Personal Experiences


I was in High School when Homestuck first came out. I have no idea how I first came across MS Paint Adventures, but somehow I found it before any of my friends. I read though Problem Sleuth and loved it, jumping straight into Homestuck while it was still just several months in. I found that a friend I’d already made that year had also stumbled upon the comics, and we started discussing them. Within a year or two I’d been introduced, from chain reactions of friendship mostly originating form that single person, to a group that to this day contains some of the best friends I’ve ever made. Homestuck was not the reason for these friendships, but it cropped up around the same time and quite a number of the people I knew read it. There’s a power to that nostalgia.

Indeed, when it came to my larger circle of acquaintances, Homestuck was the most common thing among them. My closest friends had plenty of mutual interests, and not all of them read the comic. Yet often times I’d be introduced to some friend-of-a-friend and it would be the only topic we could instantly discuss. Its popularity and appeal drew in a really diverse crowd of people, all of whom were various levels of obsessed. Some were casual readers who liked talking about their favorite characters now and then. Some were way into the art and fan communities. Some were self-proclaimed theorymancers who pored over details, constantly combing through old pages to separate the countless innocuous jokes and references from foreshadowing and hidden meaning.

You can feel the deeply concealed plot developments in every page.

One year, a group of these people and I were heading to a gaming convention and decided to cosplay as Homestuck characters. Cosplay has never really been my thing, and I’m not much for physical arts and crafts. However, I did own the t-shirt of one of the characters. And thus, when a friend tossed me a pair of aviators worn by said character, my extremely intricate ensemble was complete. I didn’t even share the same facial hair or color of the character, but I wasn’t about to let things like putting in effort stop me. Those shades are still sitting at the bottom of a nearby drawer to this day, ready for the next time destiny demands I perform a quarter-assed metamorphosis into a fictional cool-dude fast approaching half my age.

Homestuck does have faults, which I’d say are mainly related to struggling under its own weight as time went on. Once upon a time I loved it, now I merely like it. Back in the day it was a massive juggernaut of cultural influence, now it’s merely a cool thing that happened. Yet no matter what opinion of it I hold in the present, Homestuck was significant. So much so that it’s difficult to encapsulate in just one blog article.

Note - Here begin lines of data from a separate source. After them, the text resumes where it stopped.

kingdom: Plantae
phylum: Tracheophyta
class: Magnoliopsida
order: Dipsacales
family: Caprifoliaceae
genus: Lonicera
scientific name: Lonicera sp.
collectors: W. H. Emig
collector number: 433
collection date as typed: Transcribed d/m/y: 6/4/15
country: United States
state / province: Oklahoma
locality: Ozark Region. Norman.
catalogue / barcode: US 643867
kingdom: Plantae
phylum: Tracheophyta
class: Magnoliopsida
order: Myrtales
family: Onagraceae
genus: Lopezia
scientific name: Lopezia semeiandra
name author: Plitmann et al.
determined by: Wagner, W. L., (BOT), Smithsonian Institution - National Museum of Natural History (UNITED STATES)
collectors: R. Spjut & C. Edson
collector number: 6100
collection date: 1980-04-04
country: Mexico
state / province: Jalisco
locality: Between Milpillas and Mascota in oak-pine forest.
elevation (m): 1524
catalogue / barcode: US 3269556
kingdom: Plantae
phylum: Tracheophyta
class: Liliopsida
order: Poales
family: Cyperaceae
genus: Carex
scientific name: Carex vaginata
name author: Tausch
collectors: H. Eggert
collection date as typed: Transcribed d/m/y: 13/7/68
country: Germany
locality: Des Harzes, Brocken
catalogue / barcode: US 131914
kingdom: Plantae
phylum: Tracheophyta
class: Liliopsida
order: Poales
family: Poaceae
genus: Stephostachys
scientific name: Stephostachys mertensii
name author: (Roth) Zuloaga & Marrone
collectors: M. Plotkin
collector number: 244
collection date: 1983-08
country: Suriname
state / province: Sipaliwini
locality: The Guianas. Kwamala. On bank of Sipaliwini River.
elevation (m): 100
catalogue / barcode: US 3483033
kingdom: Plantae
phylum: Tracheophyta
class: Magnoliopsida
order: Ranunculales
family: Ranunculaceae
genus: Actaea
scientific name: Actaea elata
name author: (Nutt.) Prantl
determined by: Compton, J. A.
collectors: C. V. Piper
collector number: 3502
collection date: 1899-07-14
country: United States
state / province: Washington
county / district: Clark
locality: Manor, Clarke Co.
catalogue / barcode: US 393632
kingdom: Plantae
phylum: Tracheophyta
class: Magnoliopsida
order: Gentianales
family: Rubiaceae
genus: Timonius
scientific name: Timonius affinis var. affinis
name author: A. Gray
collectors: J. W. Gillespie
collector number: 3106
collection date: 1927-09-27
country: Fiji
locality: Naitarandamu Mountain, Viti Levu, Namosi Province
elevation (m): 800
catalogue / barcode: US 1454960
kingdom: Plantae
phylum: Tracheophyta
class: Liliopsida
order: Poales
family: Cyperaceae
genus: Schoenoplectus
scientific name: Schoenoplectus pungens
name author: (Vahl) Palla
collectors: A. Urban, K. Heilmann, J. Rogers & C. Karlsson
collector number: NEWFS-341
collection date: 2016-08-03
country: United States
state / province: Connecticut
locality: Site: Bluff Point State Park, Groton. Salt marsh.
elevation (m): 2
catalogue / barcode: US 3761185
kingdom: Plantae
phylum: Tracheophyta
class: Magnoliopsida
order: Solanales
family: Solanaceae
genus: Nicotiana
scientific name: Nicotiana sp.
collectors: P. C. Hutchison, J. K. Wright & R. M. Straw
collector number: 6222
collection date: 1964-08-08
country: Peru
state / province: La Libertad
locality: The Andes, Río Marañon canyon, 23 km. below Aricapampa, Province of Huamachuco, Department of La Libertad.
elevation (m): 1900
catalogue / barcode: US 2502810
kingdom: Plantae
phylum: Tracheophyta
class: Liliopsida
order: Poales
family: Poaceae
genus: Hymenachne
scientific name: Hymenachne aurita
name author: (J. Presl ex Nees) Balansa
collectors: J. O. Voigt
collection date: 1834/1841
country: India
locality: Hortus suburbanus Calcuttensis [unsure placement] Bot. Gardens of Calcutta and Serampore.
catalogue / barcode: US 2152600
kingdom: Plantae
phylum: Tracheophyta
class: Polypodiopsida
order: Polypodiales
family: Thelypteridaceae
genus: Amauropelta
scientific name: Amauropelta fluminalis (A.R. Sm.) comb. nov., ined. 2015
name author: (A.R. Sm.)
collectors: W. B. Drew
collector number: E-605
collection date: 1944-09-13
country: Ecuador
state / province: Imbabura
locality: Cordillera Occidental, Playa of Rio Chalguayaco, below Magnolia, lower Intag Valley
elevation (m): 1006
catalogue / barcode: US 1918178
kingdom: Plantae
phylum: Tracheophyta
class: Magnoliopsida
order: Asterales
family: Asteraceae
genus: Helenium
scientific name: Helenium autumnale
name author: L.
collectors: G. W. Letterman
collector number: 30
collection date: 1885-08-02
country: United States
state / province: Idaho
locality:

...so I won’t try! Psyche!

...

...oh wait, if I make this multi-part I’ll have to note that in the title. Curses! Foiled by my scrupulous tendency of accurately representing article headers! I retract my previous psyche, counteracting it with an un-psyche. Which I guess would just be a really predictable outcome. Maybe I helpfully remind you that the sky is still blue? If any of you require some sort of psyche counseling or reparations, please let me know.